Collected data
_ _ _ _ _

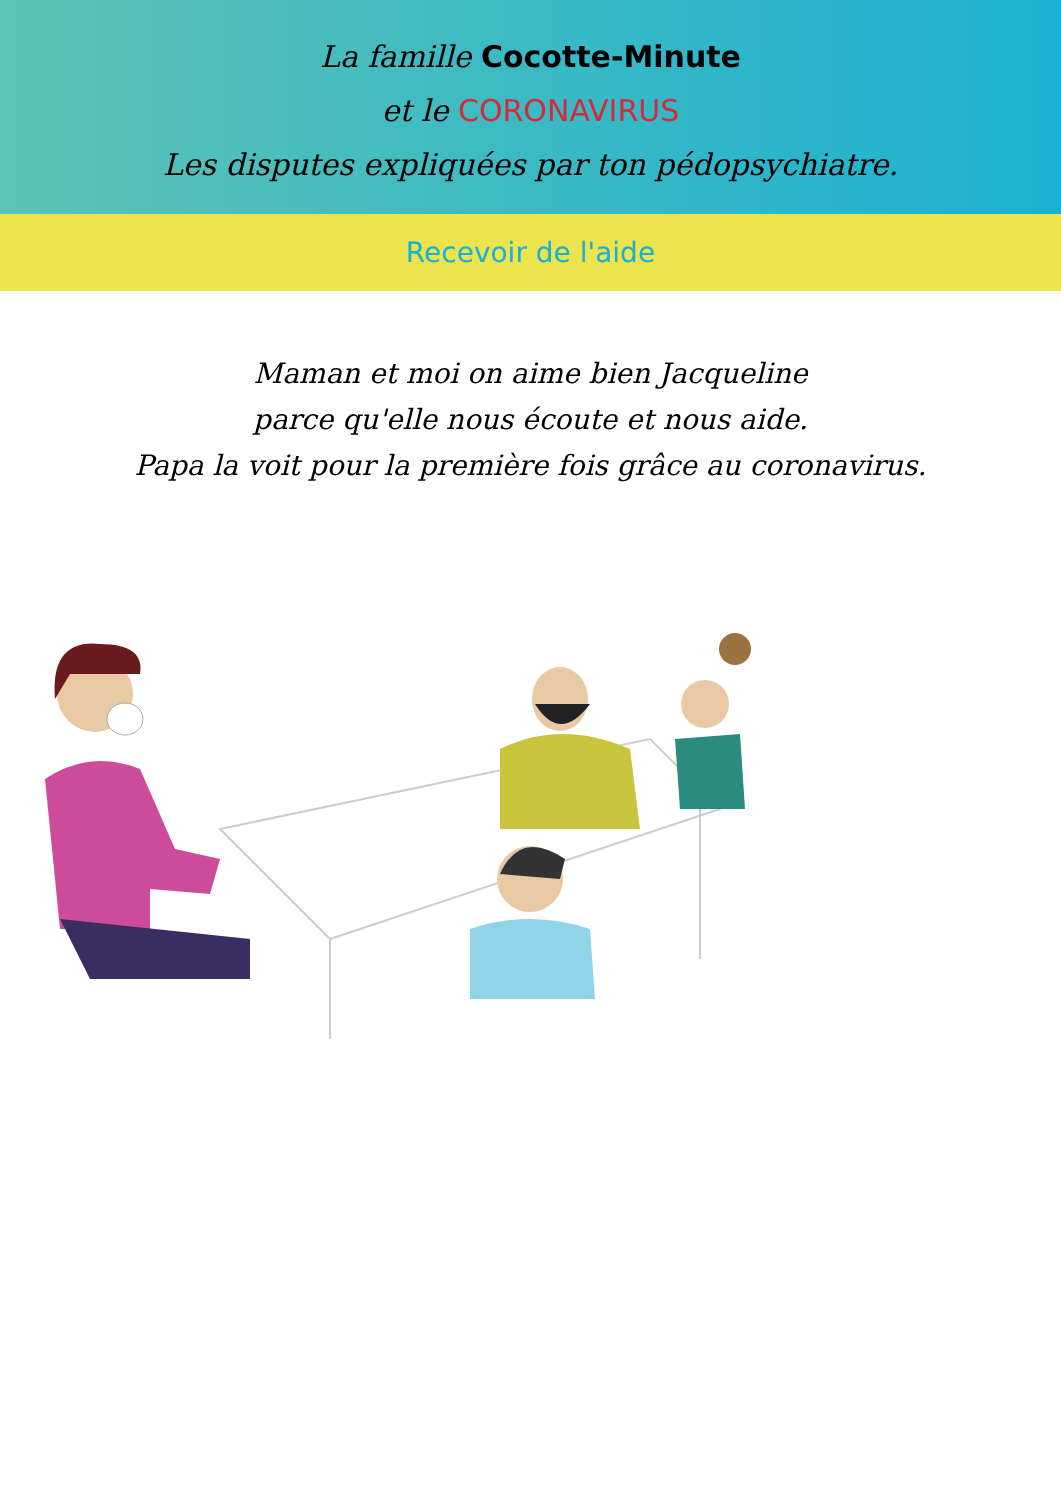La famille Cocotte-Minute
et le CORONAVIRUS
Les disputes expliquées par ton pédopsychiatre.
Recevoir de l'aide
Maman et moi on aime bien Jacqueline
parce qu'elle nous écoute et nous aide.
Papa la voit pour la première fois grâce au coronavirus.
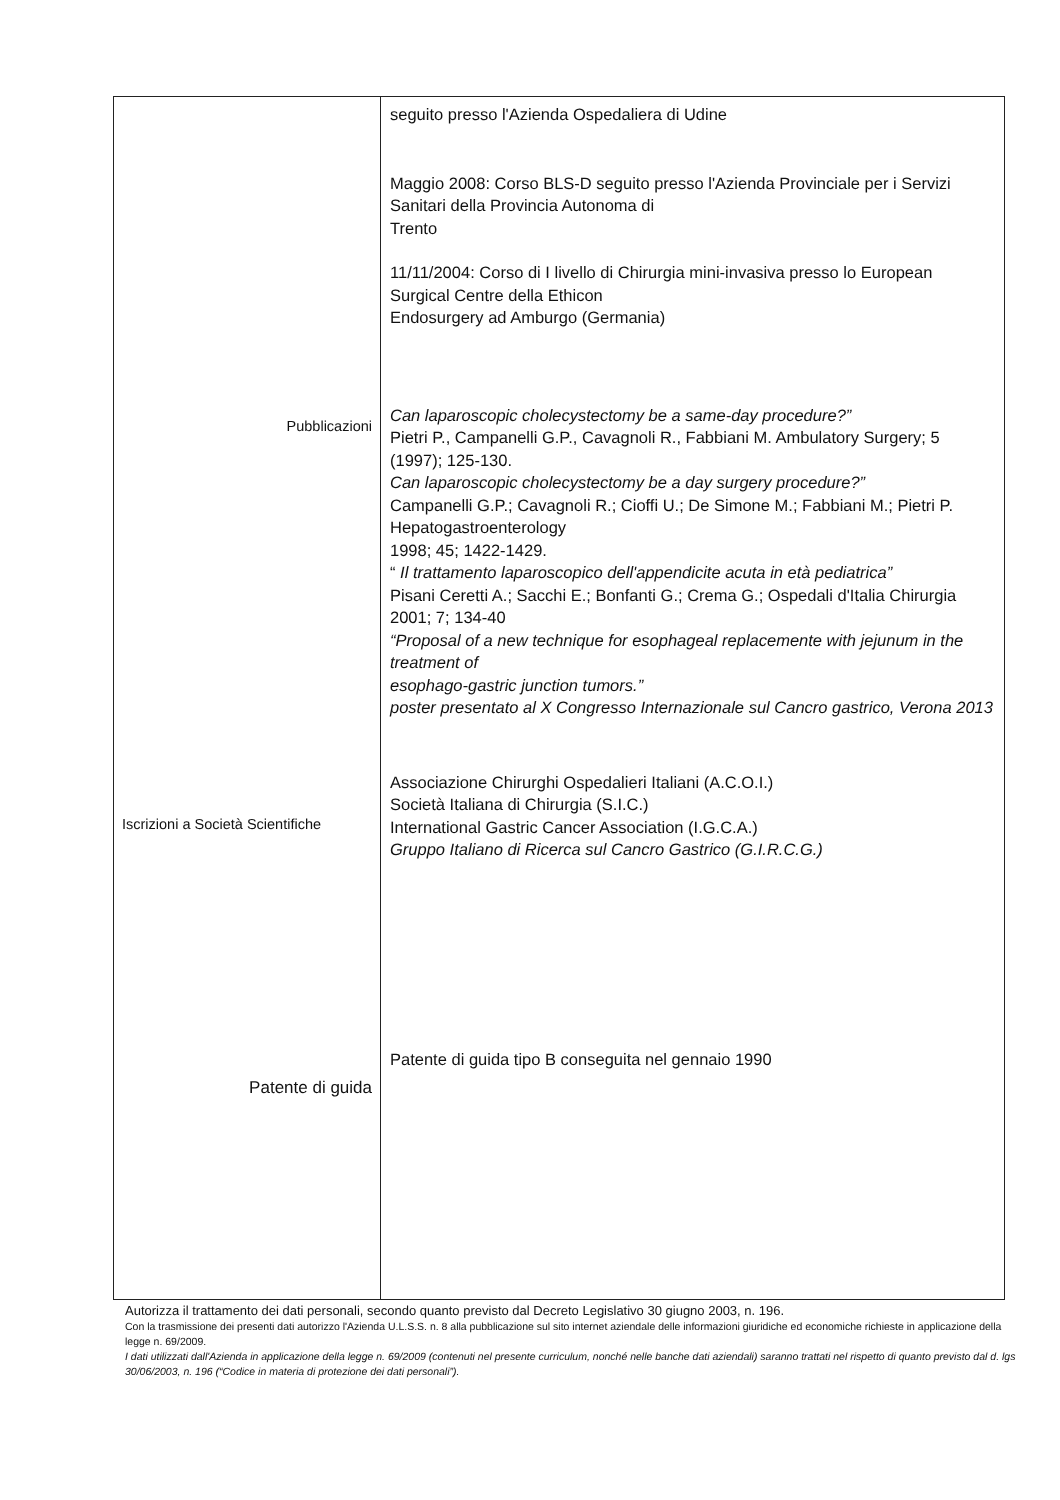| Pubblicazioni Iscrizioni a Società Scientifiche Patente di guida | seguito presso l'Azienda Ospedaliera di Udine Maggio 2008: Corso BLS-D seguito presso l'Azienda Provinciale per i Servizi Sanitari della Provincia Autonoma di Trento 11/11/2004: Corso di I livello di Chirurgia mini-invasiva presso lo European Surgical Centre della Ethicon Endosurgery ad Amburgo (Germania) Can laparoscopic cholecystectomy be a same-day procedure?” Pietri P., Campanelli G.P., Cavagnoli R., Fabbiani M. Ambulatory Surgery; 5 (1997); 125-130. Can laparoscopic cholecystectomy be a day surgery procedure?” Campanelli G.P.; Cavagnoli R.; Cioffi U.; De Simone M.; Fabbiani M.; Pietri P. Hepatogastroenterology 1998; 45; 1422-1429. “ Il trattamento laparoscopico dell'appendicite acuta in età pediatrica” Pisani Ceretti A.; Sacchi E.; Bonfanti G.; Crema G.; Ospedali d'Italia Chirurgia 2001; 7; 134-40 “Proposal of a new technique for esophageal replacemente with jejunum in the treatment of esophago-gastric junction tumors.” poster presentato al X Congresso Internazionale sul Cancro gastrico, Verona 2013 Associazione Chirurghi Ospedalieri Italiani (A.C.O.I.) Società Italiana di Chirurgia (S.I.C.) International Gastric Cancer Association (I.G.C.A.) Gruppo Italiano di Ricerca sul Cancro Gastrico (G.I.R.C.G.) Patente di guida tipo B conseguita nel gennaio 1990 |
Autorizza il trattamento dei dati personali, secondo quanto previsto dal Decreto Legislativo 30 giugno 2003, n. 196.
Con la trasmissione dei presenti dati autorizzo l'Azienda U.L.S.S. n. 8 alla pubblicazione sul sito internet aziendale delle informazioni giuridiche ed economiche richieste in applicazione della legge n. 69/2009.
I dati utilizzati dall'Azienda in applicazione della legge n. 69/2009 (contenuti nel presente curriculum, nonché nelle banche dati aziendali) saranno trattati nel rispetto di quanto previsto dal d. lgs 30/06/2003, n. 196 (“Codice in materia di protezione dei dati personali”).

_ _ _ _ _

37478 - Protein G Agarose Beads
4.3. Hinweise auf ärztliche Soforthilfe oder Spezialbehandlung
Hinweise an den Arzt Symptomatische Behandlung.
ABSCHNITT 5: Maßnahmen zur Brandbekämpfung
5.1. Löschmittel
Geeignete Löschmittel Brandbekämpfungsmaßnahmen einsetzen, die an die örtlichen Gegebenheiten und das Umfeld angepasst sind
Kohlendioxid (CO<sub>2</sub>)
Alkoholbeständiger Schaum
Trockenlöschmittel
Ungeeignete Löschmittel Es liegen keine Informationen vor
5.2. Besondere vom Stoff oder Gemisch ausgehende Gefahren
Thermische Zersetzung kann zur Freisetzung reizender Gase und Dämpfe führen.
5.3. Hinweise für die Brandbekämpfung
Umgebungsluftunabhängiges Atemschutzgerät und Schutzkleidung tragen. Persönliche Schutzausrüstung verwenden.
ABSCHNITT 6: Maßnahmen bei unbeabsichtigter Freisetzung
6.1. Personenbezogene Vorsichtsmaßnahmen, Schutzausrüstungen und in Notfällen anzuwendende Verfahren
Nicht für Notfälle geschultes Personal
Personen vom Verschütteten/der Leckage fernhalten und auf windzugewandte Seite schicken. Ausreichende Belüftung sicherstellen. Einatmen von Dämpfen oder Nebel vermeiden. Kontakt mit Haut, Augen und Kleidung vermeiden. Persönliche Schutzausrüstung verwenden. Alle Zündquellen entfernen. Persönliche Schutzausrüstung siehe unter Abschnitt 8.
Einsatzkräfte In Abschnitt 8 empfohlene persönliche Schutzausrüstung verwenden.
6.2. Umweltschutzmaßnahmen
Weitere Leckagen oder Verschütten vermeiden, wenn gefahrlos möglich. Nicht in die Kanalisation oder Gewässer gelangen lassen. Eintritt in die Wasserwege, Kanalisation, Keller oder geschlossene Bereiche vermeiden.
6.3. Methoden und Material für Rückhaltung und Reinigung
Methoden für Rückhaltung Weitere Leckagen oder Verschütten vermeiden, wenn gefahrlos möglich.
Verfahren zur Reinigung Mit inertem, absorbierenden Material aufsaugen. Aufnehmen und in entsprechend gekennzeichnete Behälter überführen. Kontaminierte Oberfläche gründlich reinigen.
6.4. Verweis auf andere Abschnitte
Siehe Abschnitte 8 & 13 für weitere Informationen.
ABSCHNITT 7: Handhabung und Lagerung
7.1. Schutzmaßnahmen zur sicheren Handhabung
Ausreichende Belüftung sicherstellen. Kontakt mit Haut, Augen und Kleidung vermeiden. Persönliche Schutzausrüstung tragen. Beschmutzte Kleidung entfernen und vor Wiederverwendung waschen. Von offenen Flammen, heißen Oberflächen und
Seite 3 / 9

_ _ _ _ _

*WHAT YOU ARE ASKED TO DO*: Return from the data every line that holds "entfernen".

*RESULT OF THE EXERCISE*:
Personen vom Verschütteten/der Leckage fernhalten und auf windzugewandte Seite schicken. Ausreichende Belüftung sicherstellen. Einatmen von Dämpfen oder Nebel vermeiden. Kontakt mit Haut, Augen und Kleidung vermeiden. Persönliche Schutzausrüstung verwenden. Alle Zündquellen entfernen. Persönliche Schutzausrüstung siehe unter Abschnitt 8.
Ausreichende Belüftung sicherstellen. Kontakt mit Haut, Augen und Kleidung vermeiden. Persönliche Schutzausrüstung tragen. Beschmutzte Kleidung entfernen und vor Wiederverwendung waschen. Von offenen Flammen, heißen Oberflächen und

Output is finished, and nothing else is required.